Ask HN: What do you do with downtime at work? - kotojo
I’m just in a transition period between two different projects at work and the new one is still in a discovery phase, so I am finding myself with a significant amount of free time for a week or so.<p>What are your go to activities to make the most of this time?
======
GrumpyYoungMan
First and foremost, relax and recharge. The hard work will come again soon
enough. Go out to a long lunch or have a team lunch or something, for example.

Second, take some time to take care of yourself professionally. Now's a good
time to network with former colleagues and other people you haven't talked to
in a while, to spend some time learning about something that will enhance your
skills or to make sure your résumé is up to date.

Lastly, take some time to clean up your workplace. Take care of old tech debt
items, update documentation, and, in general, take care of any part of the
systems you work on that have been neglected for a while. There's always
something that needs maintenance.

------
openlowcode
The worst thing is idling browsing on the web. It really drains energy

Then, if you say you have free time, there is a high chance you did not look
hard enough. Is there really no document you could read, noone you could talk
to ? Very often, when I find myself idle, I realize there are things I could
do.

If really you are idle, check how much you really need to stay at work. In
some environments, you could very well take some time off, or spend less time
at work, and nobody would care. 7

In some work, you need to do sometimes 14 hours working days for long period.
It would be fair, and is sometimes accepted that in exchange you go back home
at noon on some other days.

------
ktpsns
Learning! Reading relevant books, talking with colleagues. Or doing
orgamization overhead, such as the preparation of an issue tracker or a wiki
for the new project. Thus you are fully prepared once the new project starts.

------
CyberFonic
I'm surprised that your manager hasn't assigned specific tasks to do.

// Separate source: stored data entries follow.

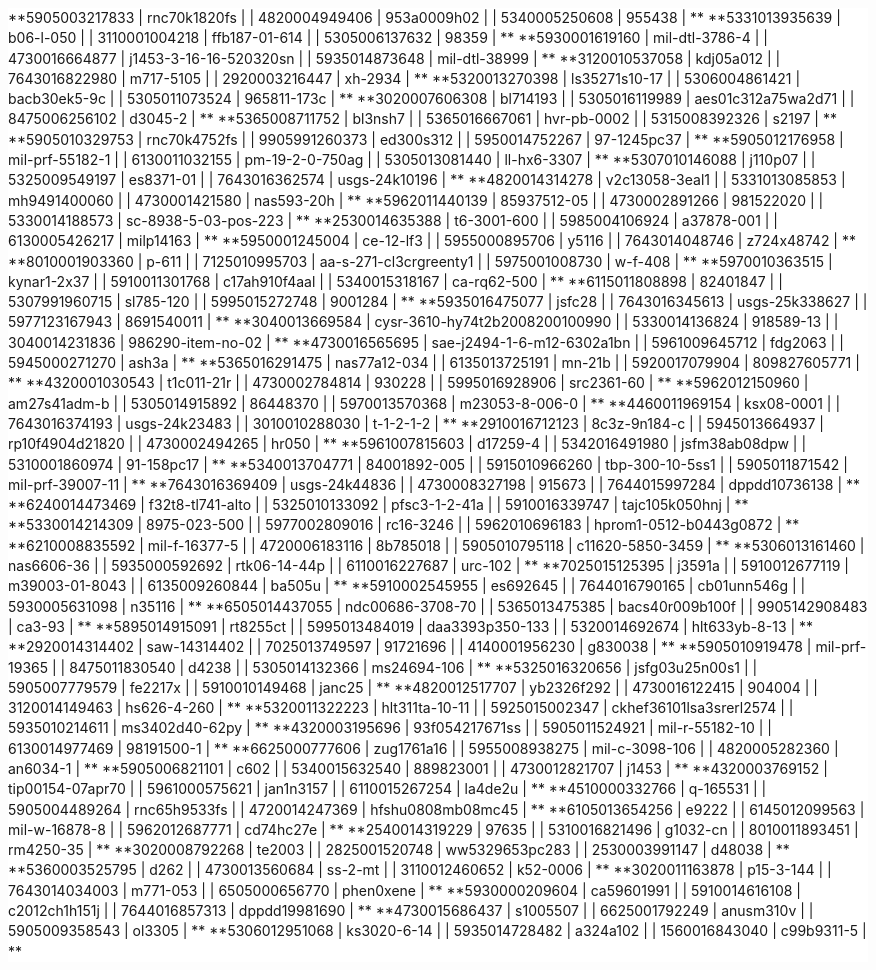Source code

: **5905003217833 | rnc70k1820fs |  | 4820004949406 | 953a0009h02 |  | 5340005250608 | 955438 | **    **5331013935639 | b06-l-050 |  | 3110001004218 | ffb187-01-614 |  | 5305006137632 | 98359 | **    **5930001619160 | mil-dtl-3786-4 |  | 4730016664877 | j1453-3-16-16-520320sn |  | 5935014873648 | mil-dtl-38999 | **    **3120010537058 | kdj05a012 |  | 7643016822980 | m717-5105 |  | 2920003216447 | xh-2934 | **    **5320013270398 | ls35271s10-17 |  | 5306004861421 | bacb30ek5-9c |  | 5305011073524 | 965811-173c | **    **3020007606308 | bl714193 |  | 5305016119989 | aes01c312a75wa2d71 |  | 8475006256102 | d3045-2 | **
**5365008711752 | bl3nsh7 |  | 5365016667061 | hvr-pb-0002 |  | 5315008392326 | s2197 | **    **5905010329753 | rnc70k4752fs |  | 9905991260373 | ed300s312 |  | 5950014752267 | 97-1245pc37 | **    **5905012176958 | mil-prf-55182-1 |  | 6130011032155 | pm-19-2-0-750ag |  | 5305013081440 | ll-hx6-3307 | **    **5307010146088 | j110p07 |  | 5325009549197 | es8371-01 |  | 7643016362574 | usgs-24k10196 | **    **4820014314278 | v2c13058-3eal1 |  | 5331013085853 | mh9491400060 |  | 4730001421580 | nas593-20h | **    **5962011440139 | 85937512-05 |  | 4730002891266 | 981522020 |  | 5330014188573 | sc-8938-5-03-pos-223 | **
**2530014635388 | t6-3001-600 |  | 5985004106924 | a37878-001 |  | 6130005426217 | milp14163 | **    **5950001245004 | ce-12-lf3 |  | 5955000895706 | y5116 |  | 7643014048746 | z724x48742 | **    **8010001903360 | p-611 |  | 7125010995703 | aa-s-271-cl3crgreenty1 |  | 5975001008730 | w-f-408 | **    **5970010363515 | kynar1-2x37 |  | 5910011301768 | c17ah910f4aal |  | 5340015318167 | ca-rq62-500 | **    **6115011808898 | 82401847 |  | 5307991960715 | sl785-120 |  | 5995015272748 | 9001284 | **    **5935016475077 | jsfc28 |  | 7643016345613 | usgs-25k338627 |  | 5977123167943 | 8691540011 | **
**3040013669584 | cysr-3610-hy74t2b2008200100990 |  | 5330014136824 | 918589-13 |  | 3040014231836 | 986290-item-no-02 | **    **4730016565695 | sae-j2494-1-6-m12-6302a1bn |  | 5961009645712 | fdg2063 |  | 5945000271270 | ash3a | **    **5365016291475 | nas77a12-034 |  | 6135013725191 | mn-21b |  | 5920017079904 | 809827605771 | **    **4320001030543 | t1c011-21r |  | 4730002784814 | 930228 |  | 5995016928906 | src2361-60 | **    **5962012150960 | am27s41adm-b |  | 5305014915892 | 86448370 |  | 5970013570368 | m23053-8-006-0 | **    **4460011969154 | ksx08-0001 |  | 7643016374193 | usgs-24k23483 |  | 3010010288030 | t-1-2-1-2 | **
**2910016712123 | 8c3z-9n184-c |  | 5945013664937 | rp10f4904d21820 |  | 4730002494265 | hr050 | **    **5961007815603 | d17259-4 |  | 5342016491980 | jsfm38ab08dpw |  | 5310001860974 | 91-158pc17 | **    **5340013704771 | 84001892-005 |  | 5915010966260 | tbp-300-10-5ss1 |  | 5905011871542 | mil-prf-39007-11 | **    **7643016369409 | usgs-24k44836 |  | 4730008327198 | 915673 |  | 7644015997284 | dppdd10736138 | **    **6240014473469 | f32t8-tl741-alto |  | 5325010133092 | pfsc3-1-2-41a |  | 5910016339747 | tajc105k050hnj | **    **5330014214309 | 8975-023-500 |  | 5977002809016 | rc16-3246 |  | 5962010696183 | hprom1-0512-b0443g0872 | **
**6210008835592 | mil-f-16377-5 |  | 4720006183116 | 8b785018 |  | 5905010795118 | c11620-5850-3459 | **    **5306013161460 | nas6606-36 |  | 5935000592692 | rtk06-14-44p |  | 6110016227687 | urc-102 | **    **7025015125395 | j3591a |  | 5910012677119 | m39003-01-8043 |  | 6135009260844 | ba505u | **    **5910002545955 | es692645 |  | 7644016790165 | cb01unn546g |  | 5930005631098 | n35116 | **    **6505014437055 | ndc00686-3708-70 |  | 5365013475385 | bacs40r009b100f |  | 9905142908483 | ca3-93 | **    **5895014915091 | rt8255ct |  | 5995013484019 | daa3393p350-133 |  | 5320014692674 | hlt633yb-8-13 | **
**2920014314402 | saw-14314402 |  | 7025013749597 | 91721696 |  | 4140001956230 | g830038 | **    **5905010919478 | mil-prf-19365 |  | 8475011830540 | d4238 |  | 5305014132366 | ms24694-106 | **    **5325016320656 | jsfg03u25n00s1 |  | 5905007779579 | fe2217x |  | 5910010149468 | janc25 | **    **4820012517707 | yb2326f292 |  | 4730016122415 | 904004 |  | 3120014149463 | hs626-4-260 | **    **5320011322223 | hlt311ta-10-11 |  | 5925015002347 | ckhef36101lsa3srerl2574 |  | 5935010214611 | ms3402d40-62py | **    **4320003195696 | 93f054217671ss |  | 5905011524921 | mil-r-55182-10 |  | 6130014977469 | 98191500-1 | **
**6625000777606 | zug1761a16 |  | 5955008938275 | mil-c-3098-106 |  | 4820005282360 | an6034-1 | **    **5905006821101 | c602 |  | 5340015632540 | 889823001 |  | 4730012821707 | j1453 | **    **4320003769152 | tip00154-07apr70 |  | 5961000575621 | jan1n3157 |  | 6110015267254 | la4de2u | **    **4510000332766 | q-165531 |  | 5905004489264 | rnc65h9533fs |  | 4720014247369 | hfshu0808mb08mc45 | **    **6105013654256 | e9222 |  | 6145012099563 | mil-w-16878-8 |  | 5962012687771 | cd74hc27e | **    **2540014319229 | 97635 |  | 5310016821496 | g1032-cn |  | 8010011893451 | rm4250-35 | **
**3020008792268 | te2003 |  | 2825001520748 | ww5329653pc283 |  | 2530003991147 | d48038 | **    **5360003525795 | d262 |  | 4730013560684 | ss-2-mt |  | 3110012460652 | k52-0006 | **    **3020011163878 | p15-3-144 |  | 7643014034003 | m771-053 |  | 6505000656770 | phen0xene | **    **5930000209604 | ca59601991 |  | 5910014616108 | c2012ch1h151j |  | 7644016857313 | dppdd19981690 | **    **4730015686437 | s1005507 |  | 6625001792249 | anusm310v |  | 5905009358543 | ol3305 | **    **5306012951068 | ks3020-6-14 |  | 5935014728482 | a324a102 |  | 1560016843040 | c99b9311-5 | **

If I were in your position, I'd take some holidays. That would be the best way
to recharge.

If you still have to go to work, then brushing up on some skill in an area
that will help you be more productive in the next project is probably a good
idea. That could be increasing your proficiency in a language, framework,
libraries. A small side-project to automate some rote task could also be very
beneficial.

------
Jugurtha
Something useful is to write the copy for the future project. Writing the
draft for the docs too as if the project was already shipped. It helps a lot
with focus and alignment. Making sure we want to build the same thing. Adding
new ideas. This is basically a period with no constraint as no code is written
yet and no sunk cost to hinder your thoughts.

A useful exercise is to imagine you're making a tour video showing off what
the product does. What would be in that video, and then the code to write to
make that happen becomes clearer.

Also, reflecting on the project that was done and all the hidden skeletons can
be useful. The mistakes and inefficiencies. How to avoid those in the new
project? For example: it was super hard to add functionality or remove it in
the previous project. The next project starts by being extensible, with a
plug-in architecture with zero change to add am extension. You write how you
would add extensions and then write the code to allow that flow.

How to transfer the learning from the previous project on to the next one, and
just individually but as a team.

------
ankit_it09
Take a break if you were working too much before spend a day or two relaxing,
rejuvenate, read books.

Else, whenever I get some free time, I use to clear my Pocket reading list,
read my open tabs which I opened to read but couldn't get time, after clearing
my tabs I really feel good :P

Or you can always learn something not just technical but also a life skill.

------
gitgud
Here's a good process, when you're bored:

1\. Imagine random projects you're interested in e.g. _" Dog door alarm", "3d
maze online"... "nearest toilet app"_

2\. Try and find if someone has done it; search Github, Google etc

3\. If it's been done _GOTO step 1._

4\. Else; Try and build it!

This method works for personal and professional ideas

------
sarcasmatwork
Work on scripts/automation/testing. Do any prep work or reading/research.

Get any systems setup, updated, patched etc.

Learn new tech and methodologies that may help you in the new project.

------
muzani
I'm usually learning on the active days; the best time to pick up a tool
related skill or keyboard shortcut is while you're active.

Downtime days sounds like a good time for light play. Something like Codepen
is a good example, all kinds of CSS art, and figure out how they work. Maybe
mess with some animation on existing code. Maybe find a new way to write
documents and tests faster.

------
eager_noob
How often do the people here find that they have too much of down time at
work? a bit tangential but asking since i find myself in this situation a bit
too often.

------
cheshireoctopus
Browse HN - look for content I am interested in learning.

Setup coffee/walk with teammates.

Work on internal hack projects.

Purge the backlog.